◆ **PASSAGE SHOWN**

☆ ☆ ☆ ☆ ☆

PS3-14 AVERSION TO AMBIGUITY ABOUT THE RISK OF TREATMENT HARMS INFLUENCES DECISION MAKING AND VARIES BY LEVEL OF RISK AND AMBIGUITY

Tuesday, October 20, 2015
Grand Ballroom EH (Hyatt Regency St. Louis at the Arch)
Poster Board # PS3-14

Nick Bansback, PhD, University of British Columbia; Centre for Clinical Epidemiology and Evaluation; Centre for Health Evaluation and Outcome Sciences, Vancouver, BC, Canada, Mark Harrison, PhD, Faculty of Pharmaceutical Sciences, University of British Columbia, Vancouver, BC, Canada and Paul K. J. Han, MD, MA, MPH, Maine Medical Center Research Institute, Portland, ME
Purpose: Most people exhibit at least some aversion to both risk and ambiguity—i.e., uncertainty arising from limitations in the reliability, credibility, or adequacy of risk information. The objective of this study was to determine the relative importance of each in the treatment decision-making context, and to determine whether aversion to ambiguity about the risk of treatment harms varies by level of risk and ambiguity.

☆ ☆ ☆ ☆ ☆

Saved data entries
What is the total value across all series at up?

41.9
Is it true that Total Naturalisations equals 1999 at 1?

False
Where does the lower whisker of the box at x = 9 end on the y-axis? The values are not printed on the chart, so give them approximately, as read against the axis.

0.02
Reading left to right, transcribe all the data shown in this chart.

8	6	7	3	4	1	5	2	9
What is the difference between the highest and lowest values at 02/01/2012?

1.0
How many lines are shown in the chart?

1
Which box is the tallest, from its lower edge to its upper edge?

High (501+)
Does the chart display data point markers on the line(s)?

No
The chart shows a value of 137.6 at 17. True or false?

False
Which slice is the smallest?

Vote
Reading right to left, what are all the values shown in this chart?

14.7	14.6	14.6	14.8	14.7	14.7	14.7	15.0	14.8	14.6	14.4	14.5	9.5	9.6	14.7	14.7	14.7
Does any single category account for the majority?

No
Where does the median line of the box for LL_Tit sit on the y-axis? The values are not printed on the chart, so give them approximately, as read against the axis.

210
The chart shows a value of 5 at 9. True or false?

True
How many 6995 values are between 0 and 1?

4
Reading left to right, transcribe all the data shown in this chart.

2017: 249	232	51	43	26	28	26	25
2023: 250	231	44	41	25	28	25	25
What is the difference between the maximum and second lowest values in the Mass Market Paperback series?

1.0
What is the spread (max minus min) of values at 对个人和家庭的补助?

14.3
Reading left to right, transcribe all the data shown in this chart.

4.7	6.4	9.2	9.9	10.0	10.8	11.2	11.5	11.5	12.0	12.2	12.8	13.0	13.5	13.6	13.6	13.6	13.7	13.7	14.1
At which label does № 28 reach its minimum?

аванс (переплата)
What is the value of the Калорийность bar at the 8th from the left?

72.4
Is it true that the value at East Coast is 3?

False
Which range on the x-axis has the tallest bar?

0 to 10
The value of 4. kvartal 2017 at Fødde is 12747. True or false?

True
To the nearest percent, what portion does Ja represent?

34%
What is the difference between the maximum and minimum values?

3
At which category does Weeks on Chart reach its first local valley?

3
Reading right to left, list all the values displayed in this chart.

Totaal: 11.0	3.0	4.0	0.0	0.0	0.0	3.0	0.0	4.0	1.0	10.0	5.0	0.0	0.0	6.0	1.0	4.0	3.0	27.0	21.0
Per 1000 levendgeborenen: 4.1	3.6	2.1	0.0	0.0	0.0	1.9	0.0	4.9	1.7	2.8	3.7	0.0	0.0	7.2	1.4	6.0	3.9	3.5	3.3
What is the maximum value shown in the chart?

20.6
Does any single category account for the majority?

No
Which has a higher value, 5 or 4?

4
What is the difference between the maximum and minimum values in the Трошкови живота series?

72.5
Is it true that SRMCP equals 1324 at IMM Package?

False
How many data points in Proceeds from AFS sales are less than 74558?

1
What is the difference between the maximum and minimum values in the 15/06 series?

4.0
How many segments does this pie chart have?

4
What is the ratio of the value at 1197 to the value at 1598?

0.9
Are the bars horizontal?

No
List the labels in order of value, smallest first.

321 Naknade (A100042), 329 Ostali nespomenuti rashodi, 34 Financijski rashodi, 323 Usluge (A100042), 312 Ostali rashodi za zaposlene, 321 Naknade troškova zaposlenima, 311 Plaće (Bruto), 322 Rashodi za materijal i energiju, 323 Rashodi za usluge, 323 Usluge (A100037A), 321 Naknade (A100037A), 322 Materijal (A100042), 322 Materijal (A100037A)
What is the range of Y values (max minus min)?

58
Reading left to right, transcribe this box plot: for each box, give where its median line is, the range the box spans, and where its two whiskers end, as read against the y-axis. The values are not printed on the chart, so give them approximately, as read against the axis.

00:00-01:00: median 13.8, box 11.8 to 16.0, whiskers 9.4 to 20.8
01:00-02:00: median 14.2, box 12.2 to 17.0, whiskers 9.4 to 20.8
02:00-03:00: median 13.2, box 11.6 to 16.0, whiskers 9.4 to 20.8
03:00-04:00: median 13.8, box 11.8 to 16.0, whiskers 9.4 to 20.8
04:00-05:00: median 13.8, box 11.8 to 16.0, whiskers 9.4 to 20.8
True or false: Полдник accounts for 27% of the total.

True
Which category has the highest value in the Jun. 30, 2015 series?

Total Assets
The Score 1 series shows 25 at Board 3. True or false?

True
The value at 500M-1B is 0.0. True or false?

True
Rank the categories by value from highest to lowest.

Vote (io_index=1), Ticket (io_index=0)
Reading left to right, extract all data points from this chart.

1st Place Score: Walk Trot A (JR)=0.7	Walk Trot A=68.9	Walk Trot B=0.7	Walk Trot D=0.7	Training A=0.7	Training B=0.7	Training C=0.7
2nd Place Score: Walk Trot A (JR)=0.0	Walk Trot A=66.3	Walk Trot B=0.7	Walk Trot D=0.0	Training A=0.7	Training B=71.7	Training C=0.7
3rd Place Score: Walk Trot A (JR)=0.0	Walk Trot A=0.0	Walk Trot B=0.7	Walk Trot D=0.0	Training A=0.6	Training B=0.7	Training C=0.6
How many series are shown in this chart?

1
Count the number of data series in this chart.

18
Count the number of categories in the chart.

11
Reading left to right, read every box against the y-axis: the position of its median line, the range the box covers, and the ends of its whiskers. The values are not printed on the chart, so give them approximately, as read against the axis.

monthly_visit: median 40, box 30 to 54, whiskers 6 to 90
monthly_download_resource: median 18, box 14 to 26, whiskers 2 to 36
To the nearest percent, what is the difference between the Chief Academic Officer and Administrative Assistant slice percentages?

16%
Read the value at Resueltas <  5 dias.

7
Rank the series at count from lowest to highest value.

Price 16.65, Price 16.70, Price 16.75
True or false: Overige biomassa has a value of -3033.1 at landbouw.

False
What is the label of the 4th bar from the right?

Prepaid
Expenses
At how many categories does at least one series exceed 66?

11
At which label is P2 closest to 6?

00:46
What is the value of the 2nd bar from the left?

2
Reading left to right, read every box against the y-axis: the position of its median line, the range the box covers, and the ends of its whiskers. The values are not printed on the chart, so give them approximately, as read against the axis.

☆ ☆ ☆ ☆ ☆

◆ **ACTIVITY**
Edit the poster abstract on ambiguity aversion from "PS3-14 AVERSION TO" up to and including "at the Arch)", putting "Wednesday" in place of "Tuesday".

◆ **ANSWER FOR THIS EXERCISE**
PS3-14 AVERSION TO AMBIGUITY ABOUT THE RISK OF TREATMENT HARMS INFLUENCES DECISION MAKING AND VARIES BY LEVEL OF RISK AND AMBIGUITY

Wednesday, October 20, 2015
Grand Ballroom EH (Hyatt Regency St. Louis at the Arch)